## START Raw records

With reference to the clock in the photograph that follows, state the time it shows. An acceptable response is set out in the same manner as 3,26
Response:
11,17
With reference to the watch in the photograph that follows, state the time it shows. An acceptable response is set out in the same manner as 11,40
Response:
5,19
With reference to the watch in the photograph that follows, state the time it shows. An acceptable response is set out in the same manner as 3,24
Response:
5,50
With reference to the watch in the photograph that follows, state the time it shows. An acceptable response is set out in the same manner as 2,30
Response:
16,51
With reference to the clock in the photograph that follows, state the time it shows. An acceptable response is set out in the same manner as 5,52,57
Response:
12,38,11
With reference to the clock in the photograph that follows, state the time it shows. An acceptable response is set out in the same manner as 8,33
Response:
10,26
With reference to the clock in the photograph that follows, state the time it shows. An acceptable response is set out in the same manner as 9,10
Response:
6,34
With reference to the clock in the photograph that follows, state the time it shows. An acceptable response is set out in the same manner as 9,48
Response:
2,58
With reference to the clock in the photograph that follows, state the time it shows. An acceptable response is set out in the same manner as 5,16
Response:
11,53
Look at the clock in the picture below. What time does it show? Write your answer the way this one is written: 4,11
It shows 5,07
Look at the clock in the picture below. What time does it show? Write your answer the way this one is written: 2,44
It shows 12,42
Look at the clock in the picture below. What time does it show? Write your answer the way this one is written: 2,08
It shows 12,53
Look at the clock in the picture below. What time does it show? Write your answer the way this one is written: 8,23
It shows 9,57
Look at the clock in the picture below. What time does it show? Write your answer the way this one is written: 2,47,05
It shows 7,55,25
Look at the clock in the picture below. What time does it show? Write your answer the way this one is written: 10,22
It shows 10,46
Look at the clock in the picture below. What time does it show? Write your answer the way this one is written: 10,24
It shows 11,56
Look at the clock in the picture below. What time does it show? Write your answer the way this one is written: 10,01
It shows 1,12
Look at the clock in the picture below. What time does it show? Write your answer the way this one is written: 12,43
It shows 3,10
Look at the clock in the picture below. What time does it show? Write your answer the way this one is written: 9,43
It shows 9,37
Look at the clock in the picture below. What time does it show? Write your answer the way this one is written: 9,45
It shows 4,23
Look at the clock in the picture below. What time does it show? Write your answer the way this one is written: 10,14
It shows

## END Raw records

List every line in the items above that includes the word "watch".

With reference to the watch in the photograph that follows, state the time it shows. An acceptable response is set out in the same manner as 11,40
With reference to the watch in the photograph that follows, state the time it shows. An acceptable response is set out in the same manner as 3,24
With reference to the watch in the photograph that follows, state the time it shows. An acceptable response is set out in the same manner as 2,30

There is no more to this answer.